◆ **Short task**
Change every "phylum" in the records below to "division", keeping everything else the same, and give the records again without the pictures.

********

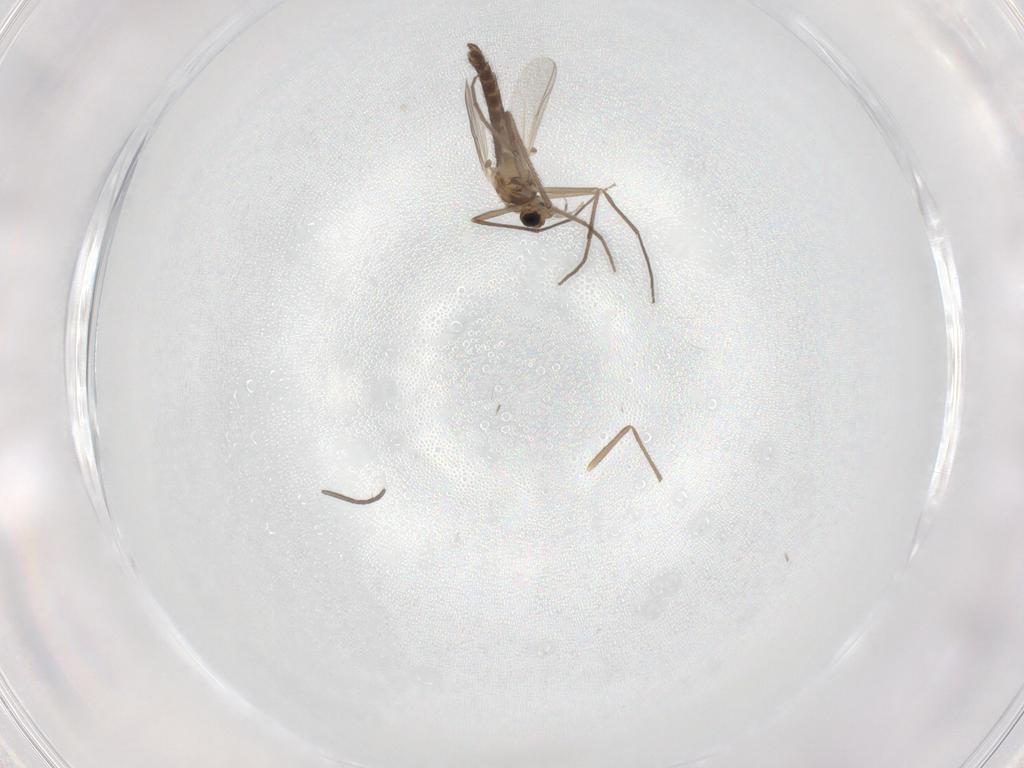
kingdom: Animalia
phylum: Arthropoda
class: Insecta
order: Diptera
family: Chironomidae
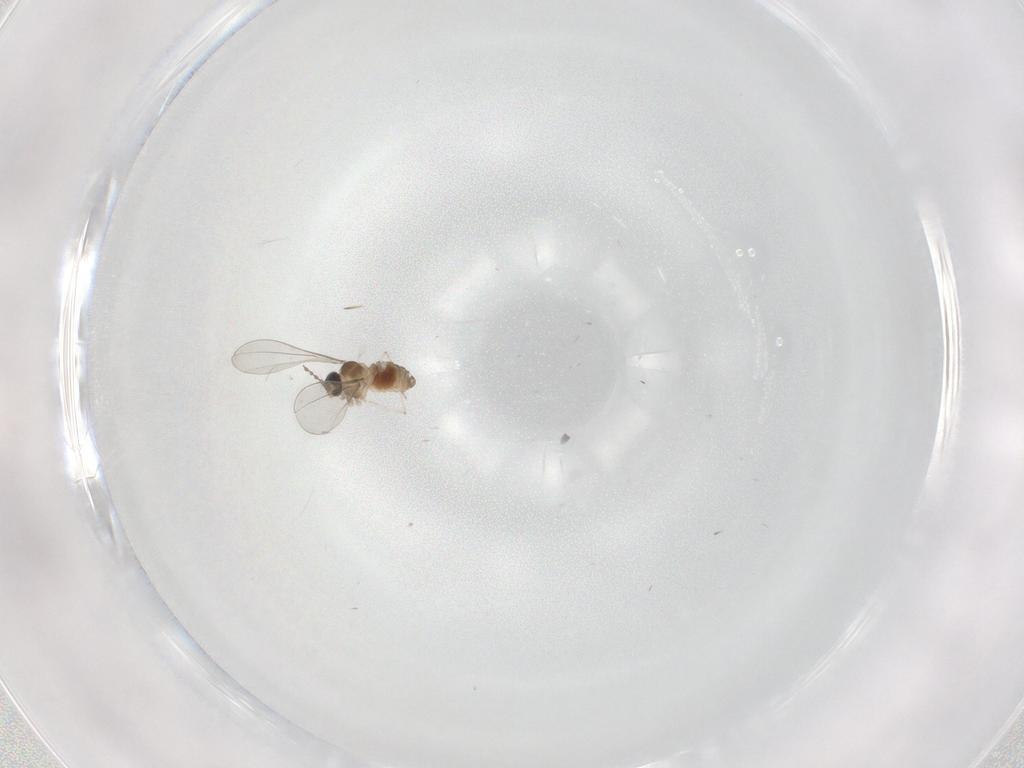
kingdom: Animalia
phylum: Arthropoda
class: Insecta
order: Diptera
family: Cecidomyiidae
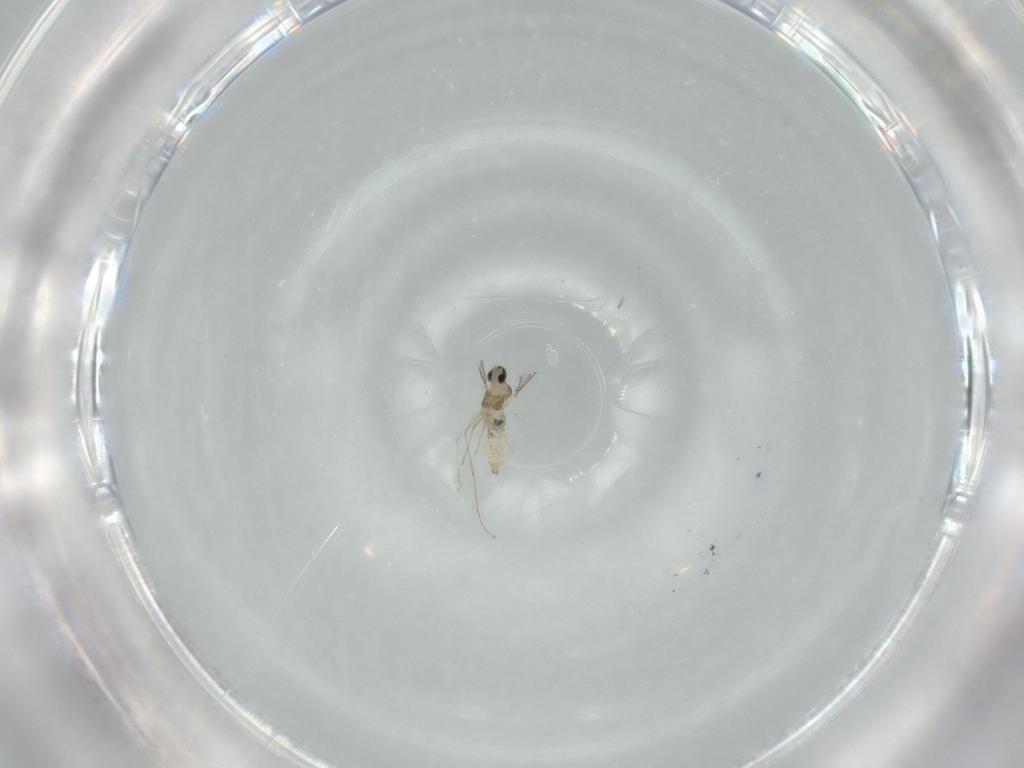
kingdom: Animalia
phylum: Arthropoda
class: Insecta
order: Diptera
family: Cecidomyiidae
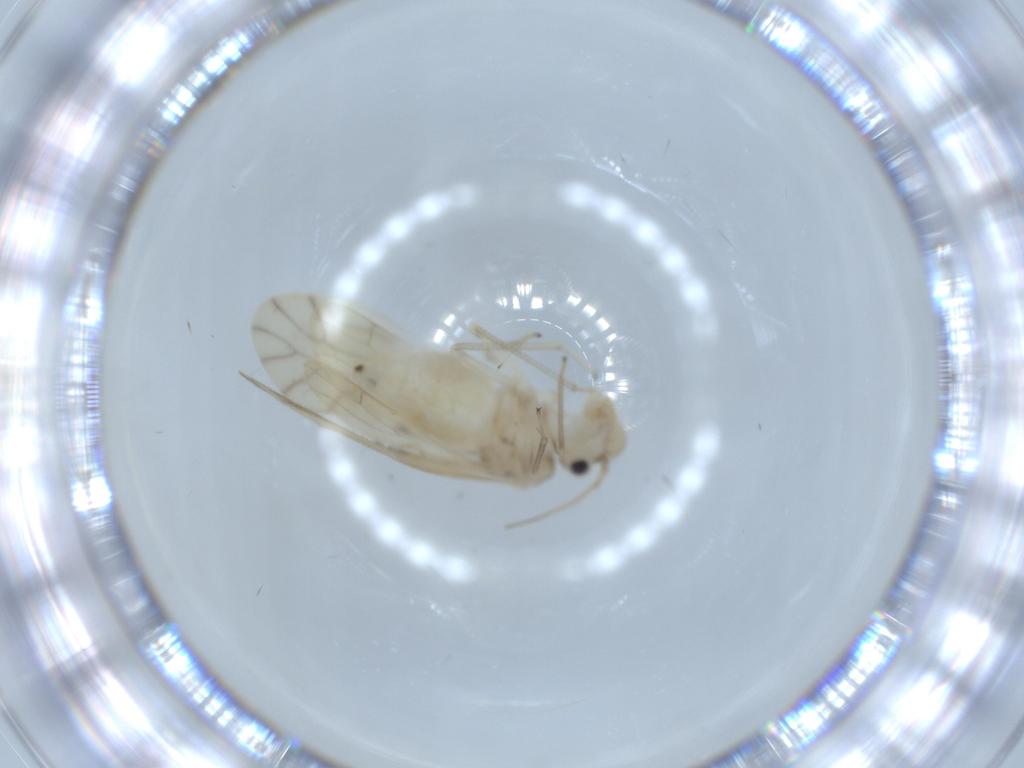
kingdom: Animalia
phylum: Arthropoda
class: Insecta
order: Psocodea
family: Caeciliusidae
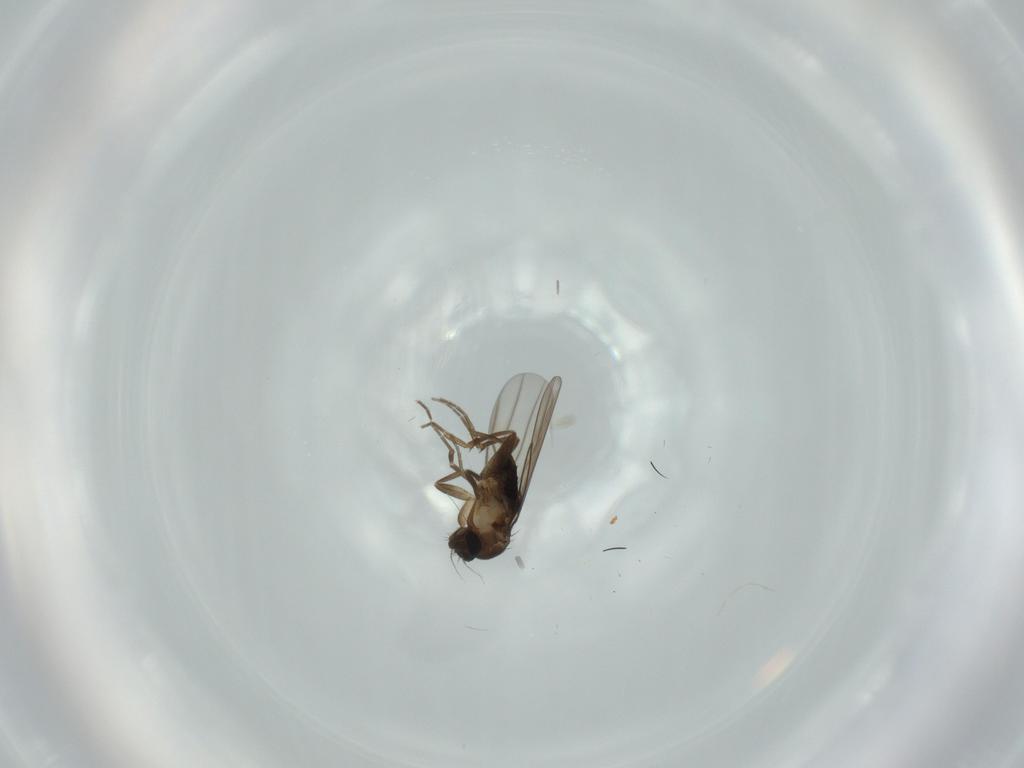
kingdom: Animalia
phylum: Arthropoda
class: Insecta
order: Diptera
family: Phoridae
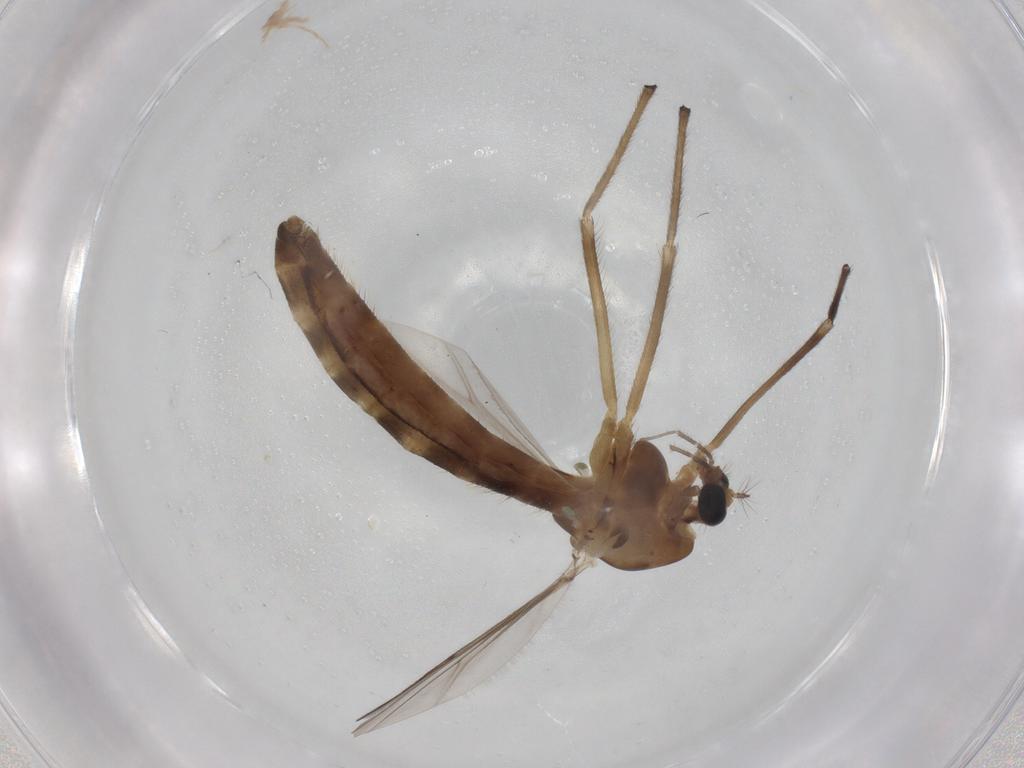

********

◆ **Exercise output**
kingdom: Animalia
division: Arthropoda
class: Insecta
order: Diptera
family: Chironomidae
kingdom: Animalia
division: Arthropoda
class: Insecta
order: Diptera
family: Cecidomyiidae
kingdom: Animalia
division: Arthropoda
class: Insecta
order: Diptera
family: Cecidomyiidae
kingdom: Animalia
division: Arthropoda
class: Insecta
order: Psocodea
family: Caeciliusidae
kingdom: Animalia
division: Arthropoda
class: Insecta
order: Diptera
family: Phoridae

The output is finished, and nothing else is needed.